Responda às perguntas abaixo com base no texto sobre o marchand Duveen.
1. Qual é o único pintor moderno com obra na Frick Collection?
2. Em quais cidades Joseph Duveen mantinha galerias?
3. Com quantos anos de atraso o livro foi editado em relação ao original americano?

Trecho da fonte »
====

Quem conhece a Frick Collection em plena Quinta Avenida em New York sabe que é constituídas de belos Rembrandt, Ticiano, Rafael, Mantegna, um precioso Vermeer e mais dezenas de obras-primas da pintura clássica. Sabe também que, dos pintores modernos, um único Van Gogh, um jardim em flor, faz parte da coleção. Quando se pergunta a algum funcionário o motivo de suas ausências, a explicação é uma só: “Mr. Frick não gostava deles”. É possível que este Van Gogh tenha sido uma das poucas peças desta pinacoteca que não tenha passado pelas mãos de um importante marchand chamado Duveen, indicador para dezenas de milionários americanos, do que era bom e deveria ser comprado. Se o Van Gogh ali existente foi escolha do Sr. Frick – e não há nenhuma informação que ele tenha passado por Duveen - parabéns a ele pelo seu bom gosto. Deveria ter seguido seu próprio instinto, abandonado parcialmente as indicações do célebre marchand e penetrado mais no terreno dos modernos que aquele galerista detestava. É constrangedora, na coleção Frick, a ausência de telas a partir do impressionismo.
Com a publicação do livro de S. N. Behrman Duveen O marchand das vaidades entende-se o motivo da falta de artistas a partir daquela escola nesta e em tantas outras coleções americanas famosas. Joseph Duveen foi um comerciante de quadros e objetos de arte com galerias em New York, Londres e Paris durante dezenas de anos, e até 1939, fazia a cabeça de americanos riquíssimos e desconhecedores de arte e pintura. Foi um esperto e inteligente marchand e tornou-se uma pessoa tão importante no seu tempo que cada peça passada em suas mãos tornava-se sinônimo de requinte e bom gosto e daí em diante era conhecida como “um Duveen”. O livro (Ed. Bei, 2002) conta a trajetória deste comerciante possuidor de extraordinário “feeling” quando defronte de uma obra-prima. Editado com 52 anos de atraso em relação ao original americano e, com certeza, aproveitando o grande número de novos colecionadores e galeristas no Brasil, chega nos informando como se construíram as pinacotecas dos Srs. Frick, J.P. Morgan, Mellon e de outros yankees que legaram seus acervos particulares para museus americanos. O livro não explica por que o Sr. Duveen tinha horror dos pintores modernos ou porque ele não percebeu que, no futuro, eles valeriam tanto dinheiro quanto os Rembrandt e Rafael que ele não cansava de negociar.

====

Registros »
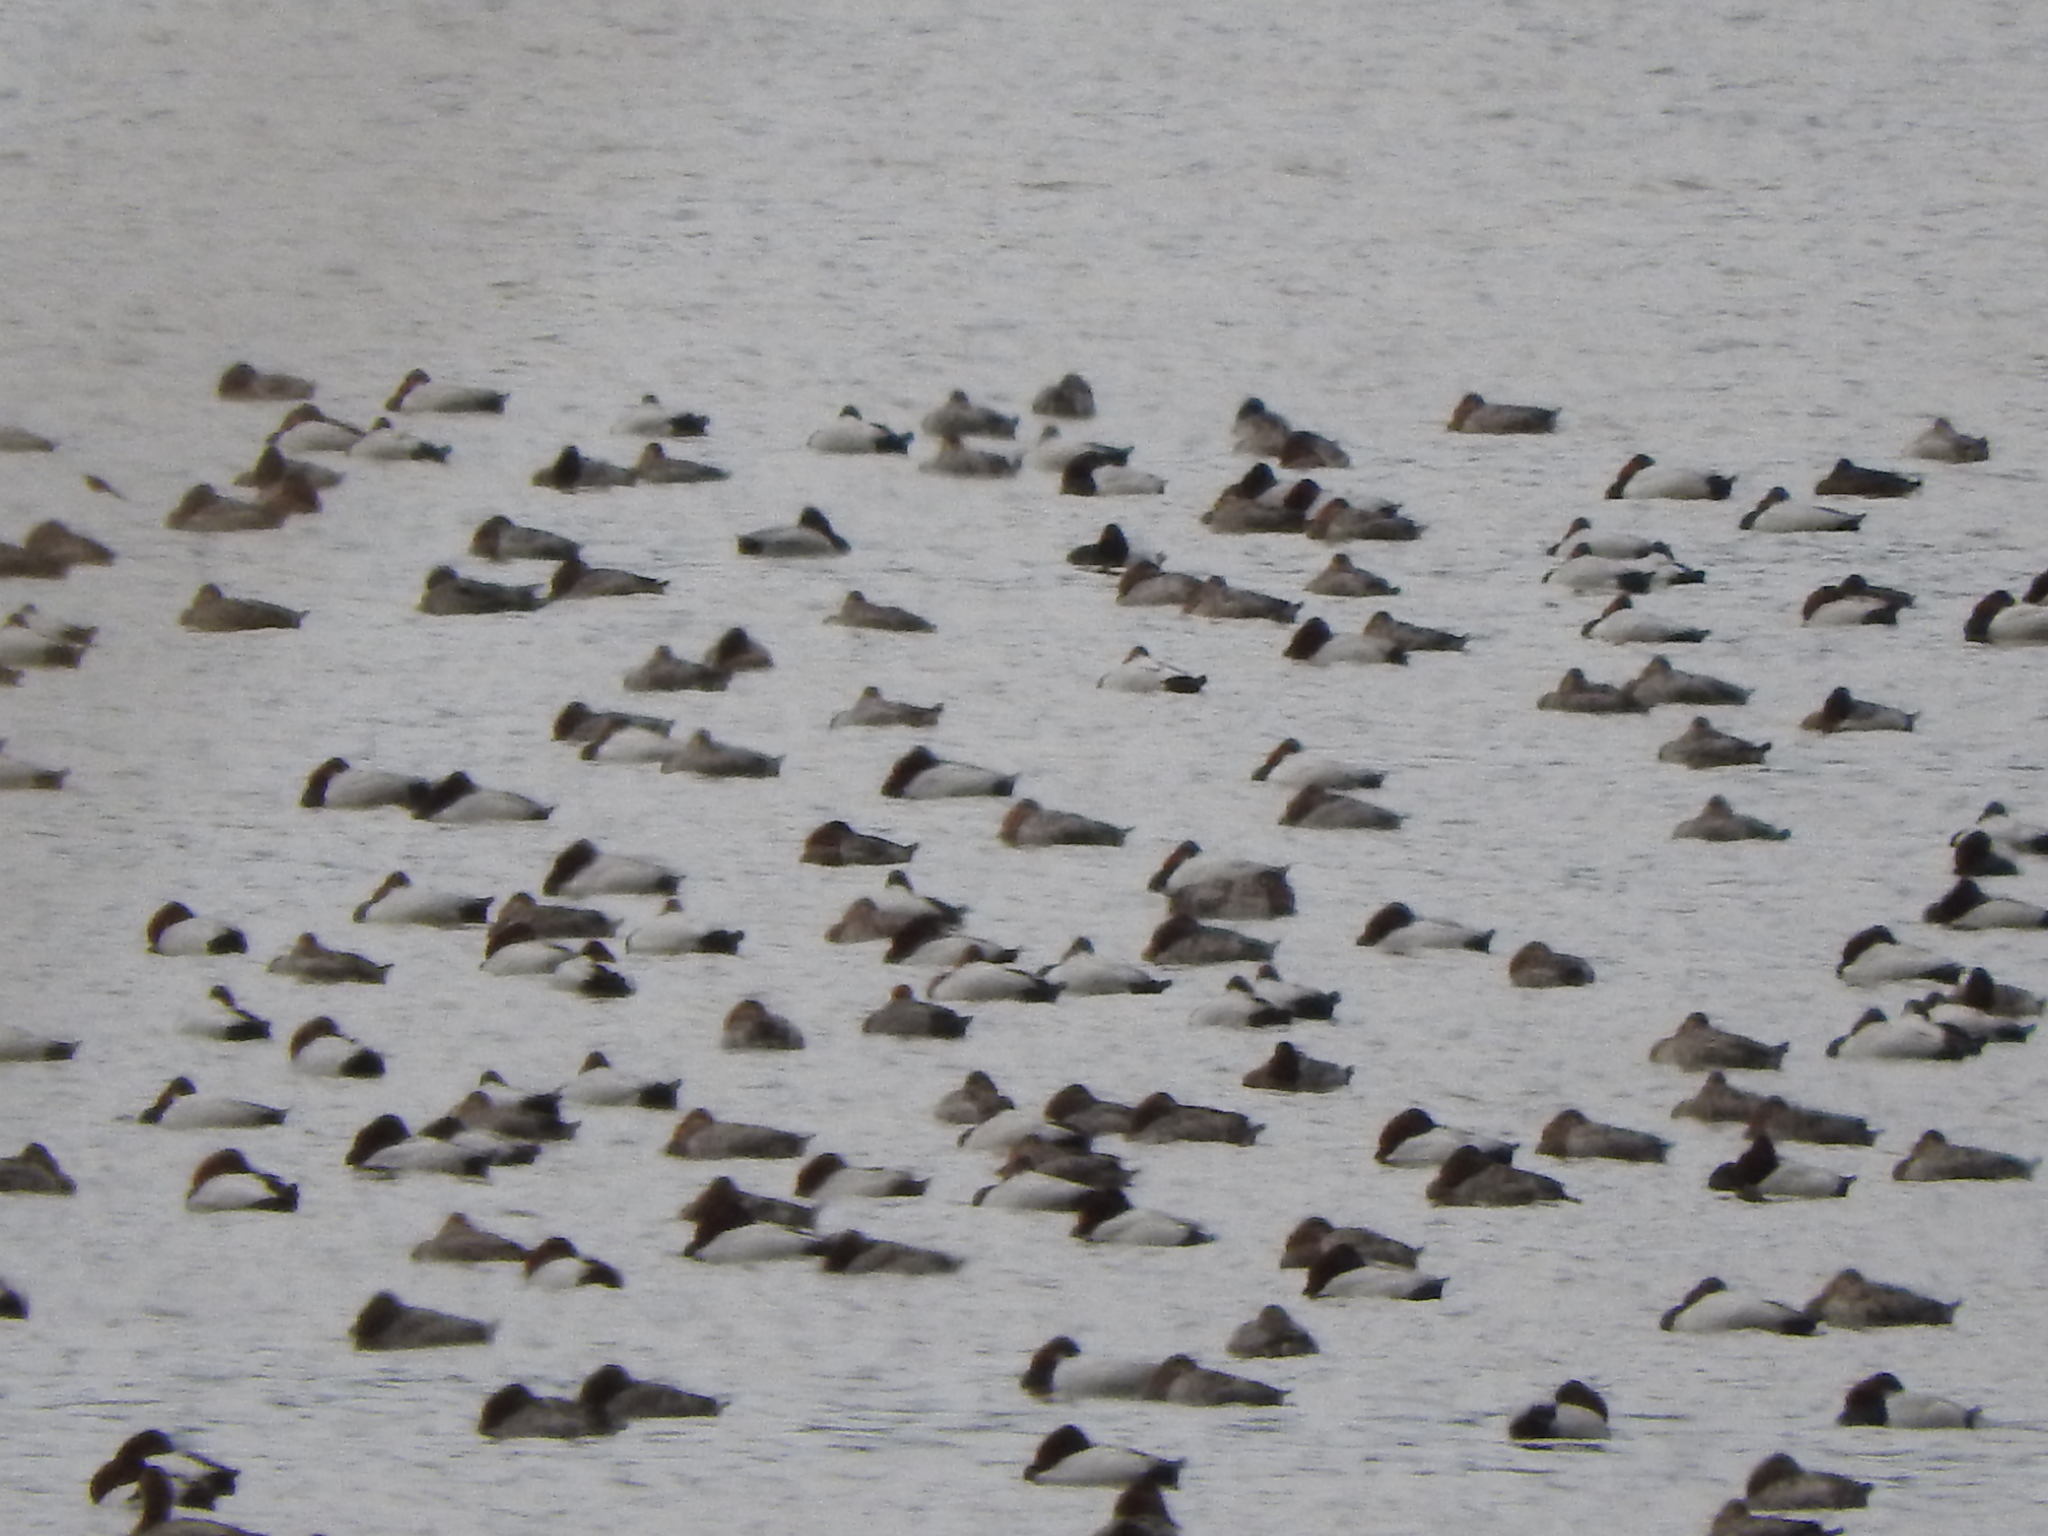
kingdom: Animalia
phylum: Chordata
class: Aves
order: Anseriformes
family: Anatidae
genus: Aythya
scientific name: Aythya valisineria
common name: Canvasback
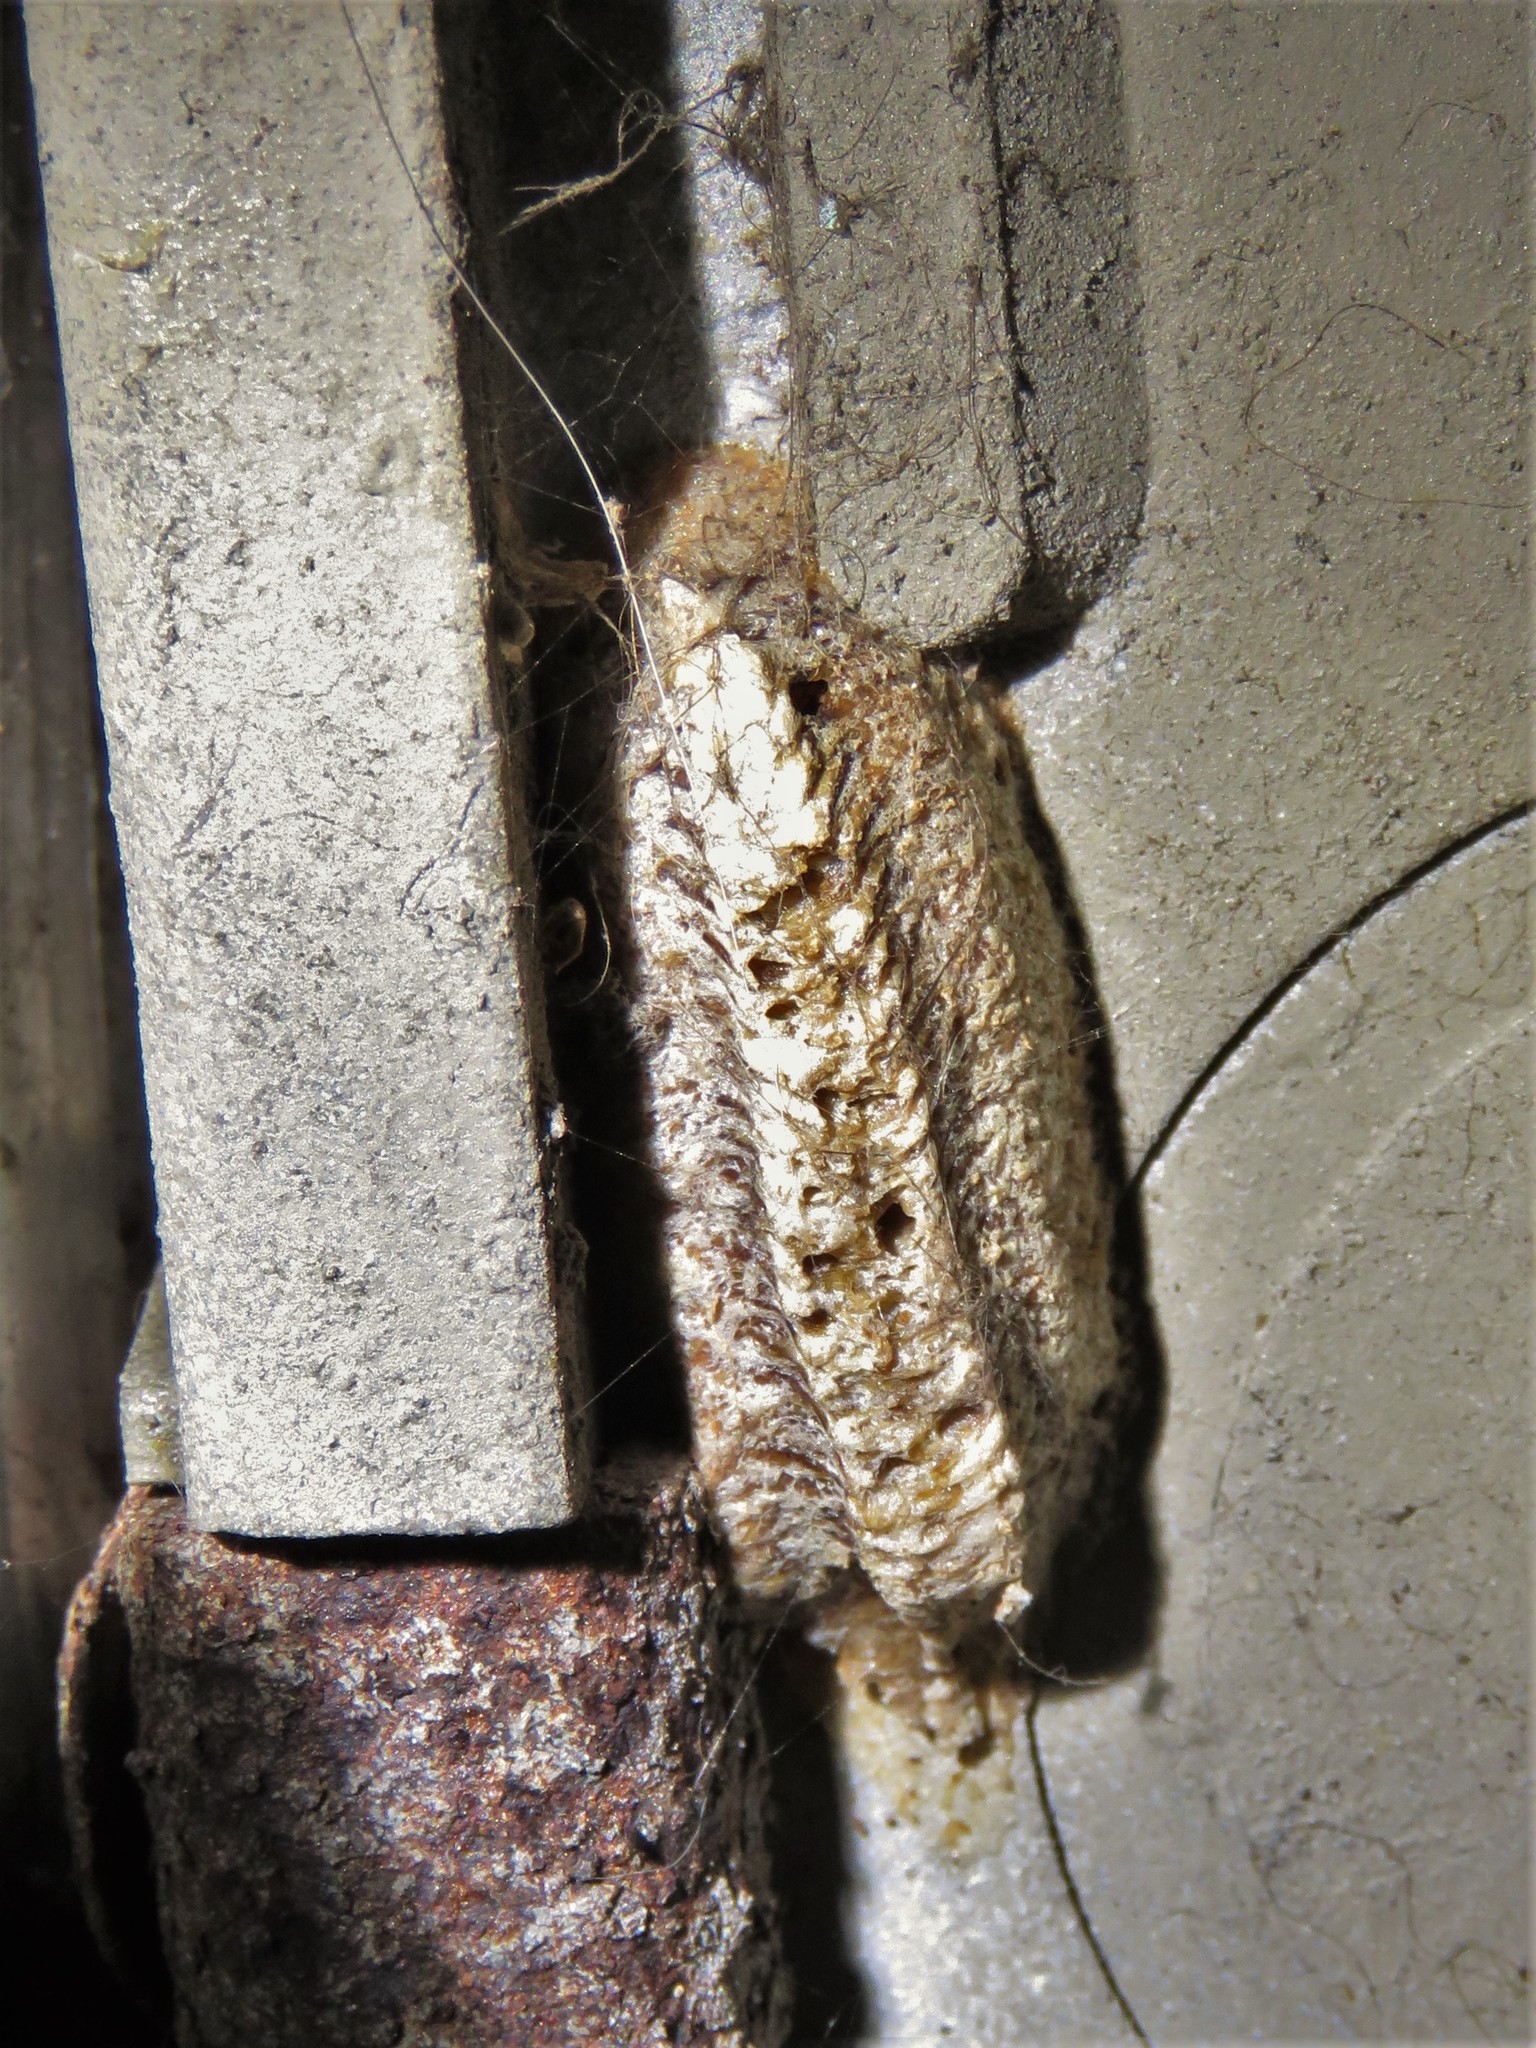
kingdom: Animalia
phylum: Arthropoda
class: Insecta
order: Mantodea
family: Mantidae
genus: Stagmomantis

====

Resposta do exercício »
1. Van Gogh, com um jardim em flor.
2. New York, Londres e Paris.
3. Com 52 anos de atraso.